The top searched job categories for Python Dash Plotly jobs in Massachusetts are:

Informatics Engineer

Prime Medicine

Cambridge, MA • On-site

Full-time

Re-posted 19 days ago


Job description

About the role

We're hiring an Informatics Engineer to build the scientific data and computing platform that powers Prime Medicine's gene editing programs.

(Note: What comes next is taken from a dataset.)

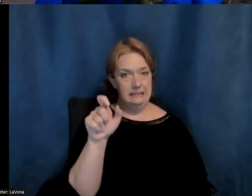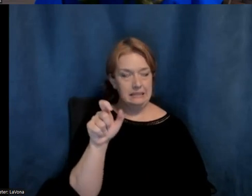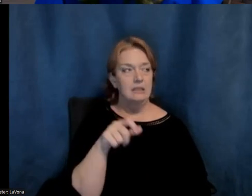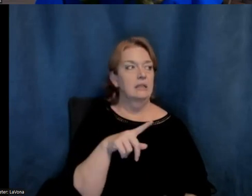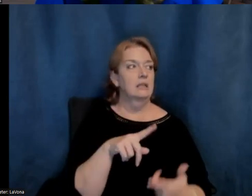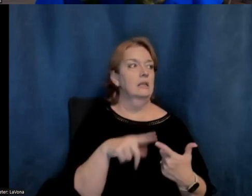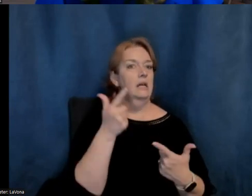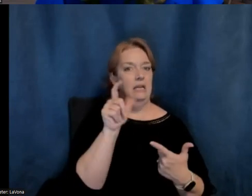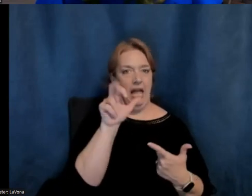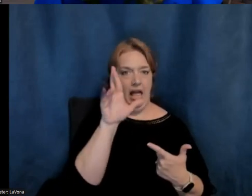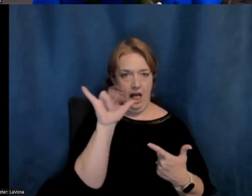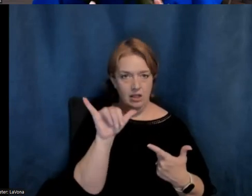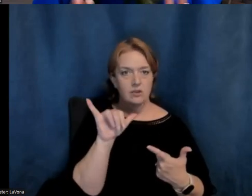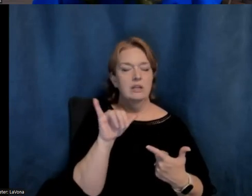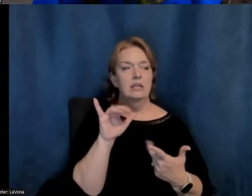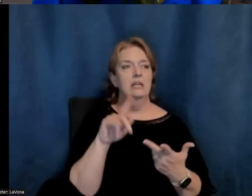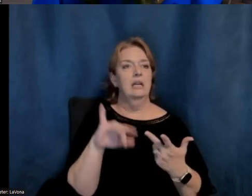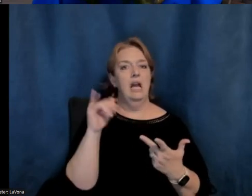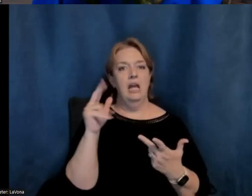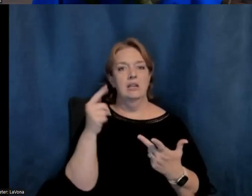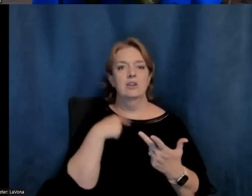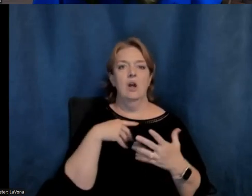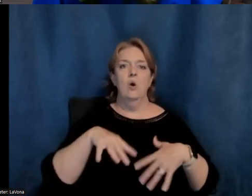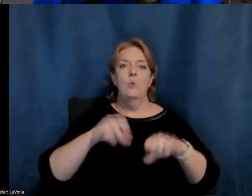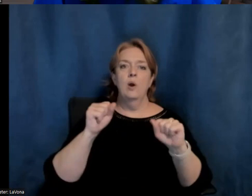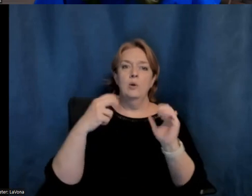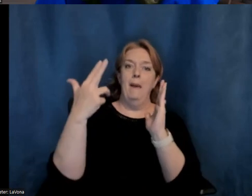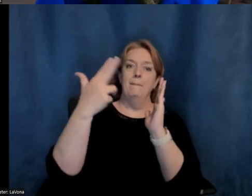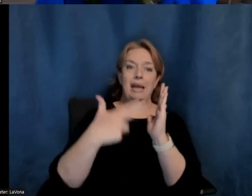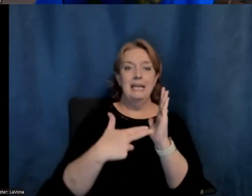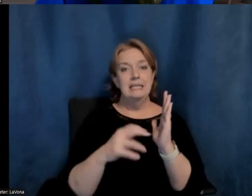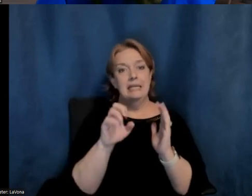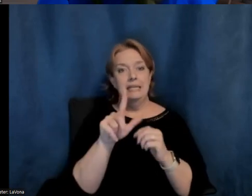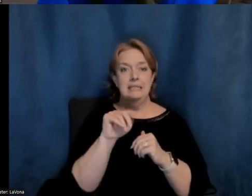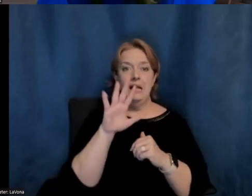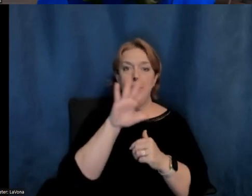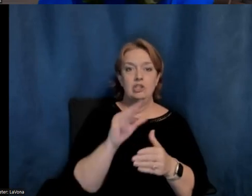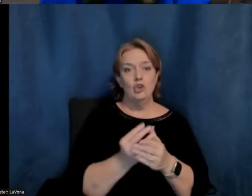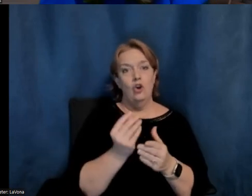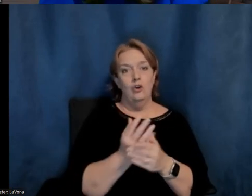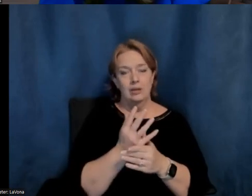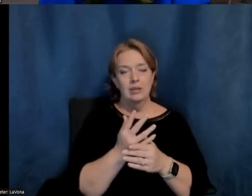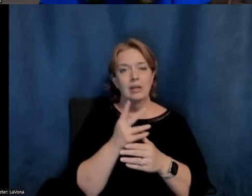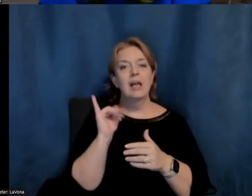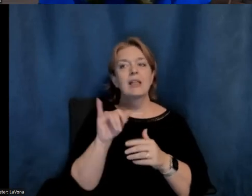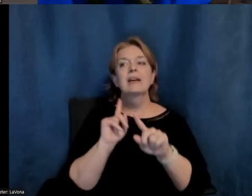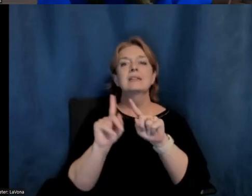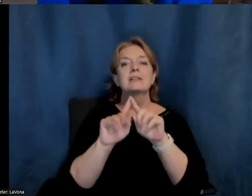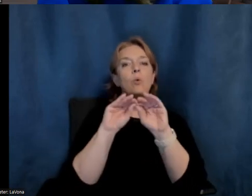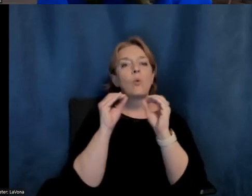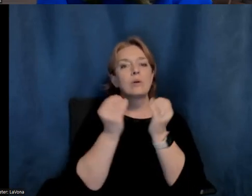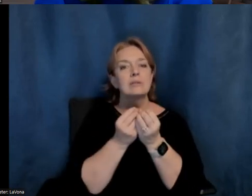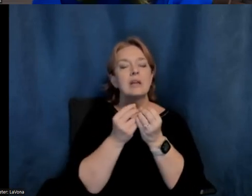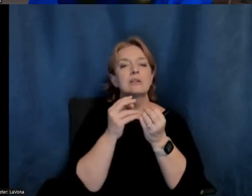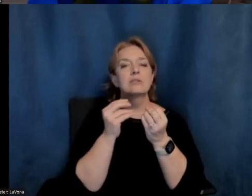on painting Selma's garden as a way for, you know, these historic entities in the community to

You will work in close partnership with our computational biology team and our cloud infrastructure team. The role suits someone who's comfortable owning a platform end-to-end, building the engineering foundations that scientists across the organization rely on, including data pipelines and APIs through to AI-enabled internal tooling. Your engineering judgment about what to build and how to build it will shape how Prime Medicine works with scientific data day-to-day.

What you'll do

  • Design and build the data platform connecting NGS instruments, laboratory informatics systems (Benchling), and AWS cloud compute; covering automated ingestion, provenance tracking, scalable storage, and observability.
  • Build production-grade APIs, SDKs, and internal tools that bring genomic data and analytical capabilities to scientists across the organization.
  • Build the orchestration layer for the automated, event-triggered execution of our scientific pipelines. The pipelines themselves (amplicon-seq, off-target analysis, and others) are co-developed with our computational biology team; you'll own how they run, scale, and integrate.
  • Ship AI-powered and agentic capabilities such as RAG over internal scientific data, agentic workflows with human-in-the-loop review, and internal copilots that streamline routine workflows across the organization connecting both science and business needs.
  • Build integrations across the scientific tool chain so data moves reliably between ELNs, LIMS, instrument software, and cloud compute.
  • Translate scientific requirements into reliable, maintainable software, helping bring research prototypes into production-grade systems.
  • Partner with computational biologists, lab scientists, and our cloud-support team to continuously improve platform performance, cost, and reliability.

What we're looking for

This is an Infrastructure engineering focused role, well suited to candidates whose primary background is software engineering, data engineering, or scientific platform engineering, with a strong interest in applying those skills to scientific problems.

Requirements:

  • 5+ years of full-time engineering experience (3+ for those with an MS or PhD) in production environments.
  • Strong Python programming skills.
  • Production AWS experience with depth in event-driven, cloud-native architectures, including AWS Lambda, EventBridge (or comparable event-routing infrastructure), and Infrastructure as Code with Terraform or CDK.
  • Docker / containerization, Git-based workflows, CI/CD, code review, and testing code in DEV/TEST environments before deploying to production.
  • A track record of building integrations and automations. Experience in a life-science related industry involving scientific or regulated data, such as biotech, pharma, healthtech, clinical informatics, scientific instrumentation, or agricultural genomics.

Nice to have

  • NGS expertise. Knowledge of NGS technology, workflows and pipeline architecture is strongly preferred.
  • Hands-on workflow orchestration experience. Familiarity with Nextflow/NextFlow Tower/Seqera Platform preferred.
  • Laboratory informatics experience with Benchling or comparable ELN/LIMS, as an operator, builder, or administrator.
  • AI / LLM tooling and agentic systems (LangChain, LangGraph, MCPs, RAG architectures).
  • Gene editing familiarity: CRISPR, base editing, prime editing.
  • GxP / 21 CFR Part 11 / regulated-software experience.
  • Plotly Dash, Streamlit, Spotfire, Retool, or similar tools for internal apps and data visualizations.
  • Experience managing or querying relational databases (PostgreSQL, MSSQL).

Interview process

The process includes a recruiter conversation, a hiring manager interview, and a small panel that includes computational biology, engineering, and wet lab partners. A Python coding exercise is part of the process

Logistics and policy

  • Hybrid with office in Cambridge, MA. We are not currently able to sponsor visas. US work authorization at the time of application is required.
  • Competitive base salary, equity, and standard benefits.